New Zealand has a problem. A wasp problem.
“We have some of the highest wasp densities in the world.”
But entomologist Phil Lester says that knowing what genes these wasps have could lead to exciting new ways of controlling them.
There are two species of introduced Vespula wasps in New Zealand: the common and the German wasp. Both species arrived here accidentally around the middle of last century, and both have found the place very much to their liking.
“We have up to 40 nests per hectare in our South Island beech forests,” says Victoria University of Wellington’s Phil Lester. “And each of those has up to 5000-10,000 workers in them.”
According to the Biological Heritage National Science Challenge website, ‘a nest can produce thousands of queens and thousands of workers, and there are about a million hectares of beech forest in the South Island. Based on these figures, there could be up to … 40 billion wasp queens in the beech forest at the height of summer, and many more workers.’
“The biomass of wasps exceeds that of native birds, introduced mammals, all those things down there.

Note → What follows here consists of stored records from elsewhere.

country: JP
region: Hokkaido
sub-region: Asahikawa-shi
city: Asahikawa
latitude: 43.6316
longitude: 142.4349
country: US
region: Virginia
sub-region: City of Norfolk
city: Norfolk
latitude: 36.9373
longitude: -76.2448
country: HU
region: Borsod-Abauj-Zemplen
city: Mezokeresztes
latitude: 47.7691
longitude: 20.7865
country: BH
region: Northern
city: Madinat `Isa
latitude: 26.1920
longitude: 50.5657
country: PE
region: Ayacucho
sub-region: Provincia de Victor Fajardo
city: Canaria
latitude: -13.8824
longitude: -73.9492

It’s a massive issue,” says Phil, who is the author of the recent book The Vulgar Wasp.
The Biological Heritage National Science Challenge is trying to find solutions to the wasp problem through a research programme, led by Phil, called ‘Novel pest control technologies for wasps.’
A key part of the research is sequencing the genomes of the common and German wasps, because knowing what genes the wasps have and how they work will help in the development of new genetic tools to control them.

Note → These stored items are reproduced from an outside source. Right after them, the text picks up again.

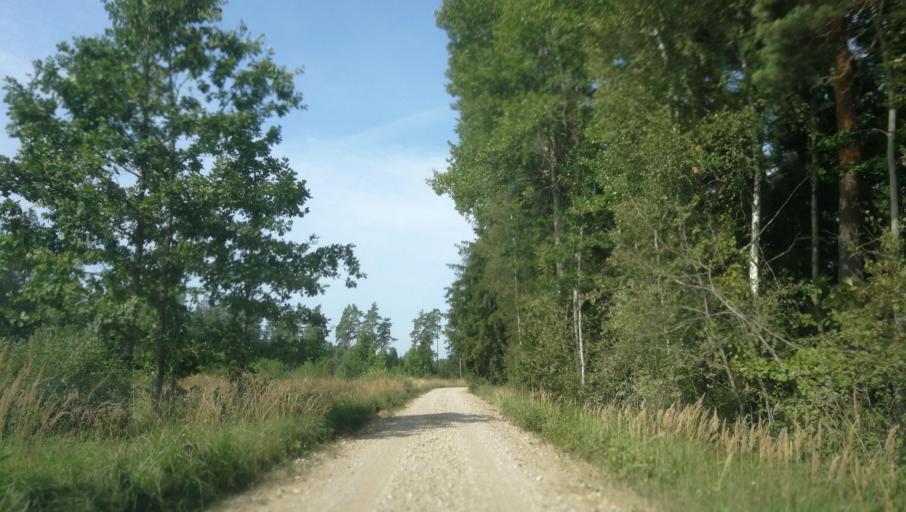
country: LV
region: Pavilostas
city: Pavilosta
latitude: 56.8340
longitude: 21.2817
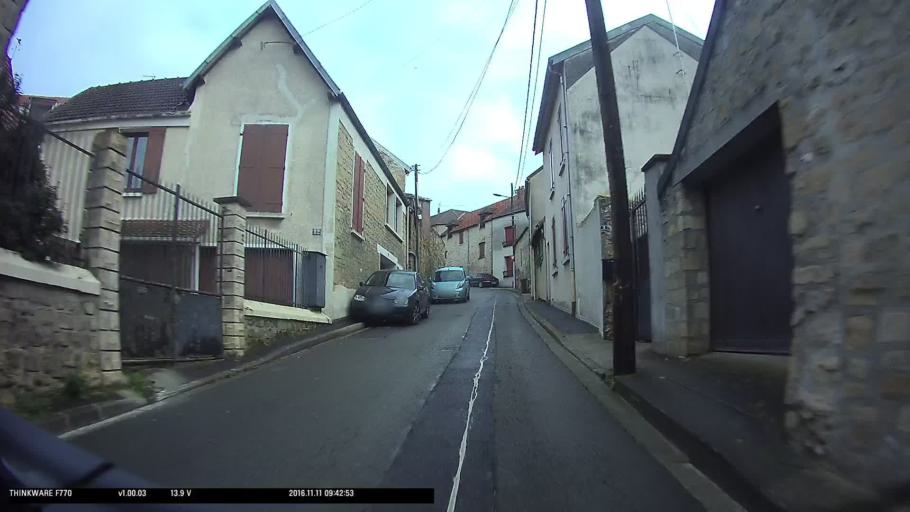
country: FR
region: Ile-de-France
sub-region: Departement du Val-d'Oise
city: Osny
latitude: 49.0678
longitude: 2.0517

“One thing that is required if we are going to develop new methods of control for these species is to understand their genomes,” says Peter Dearden.
Peter is a geneticist at the University of Otago. He is also director of Genomics Aotearoa, a genetics collaboration that was formed last year between a number of New Zealand institutions.

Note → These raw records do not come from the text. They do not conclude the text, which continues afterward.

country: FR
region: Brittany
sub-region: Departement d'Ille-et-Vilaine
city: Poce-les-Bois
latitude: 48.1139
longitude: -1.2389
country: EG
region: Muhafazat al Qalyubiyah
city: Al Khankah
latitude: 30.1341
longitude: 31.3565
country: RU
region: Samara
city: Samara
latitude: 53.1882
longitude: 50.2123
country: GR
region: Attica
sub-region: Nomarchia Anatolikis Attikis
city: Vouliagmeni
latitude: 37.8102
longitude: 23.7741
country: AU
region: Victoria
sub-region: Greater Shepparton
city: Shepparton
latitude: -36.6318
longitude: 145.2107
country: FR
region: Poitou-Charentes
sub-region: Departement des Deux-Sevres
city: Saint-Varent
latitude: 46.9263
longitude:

In the last few years, technology has enabled genomes to be produced cheaply and rapidly. And Peter says that sequencing the genomes of both the common and German wasp has been a relatively easy task, as social insects (Hymenoptera) have small, compact genomes.
The common wasp genome has been almost fully assembled and contains all its DNA base pairs, in each of its 25 chromosomes, sorted into the correct order. The German wasp genome still needs more work to get to the same stage.
The job now is to annotate each genome, which involves identifying individual genes and working out what they do. This is done by comparing wasp genes to known genes in related insects, such as bees
Peter says the process of annotation is “always kind of dull, but it’s the bit that needs to be done to identify the really cool bits of biology that we want to get at.”
Phil says that having the completed genomes will allow researchers to do many different things. “Right from the very theoretical – what do these genes do? How do the social behaviours of wasps and bees and ants develop?
“All the way through to … if we want to control them, perhaps by something like a gene drive process, what genes would we target and how would we do that?”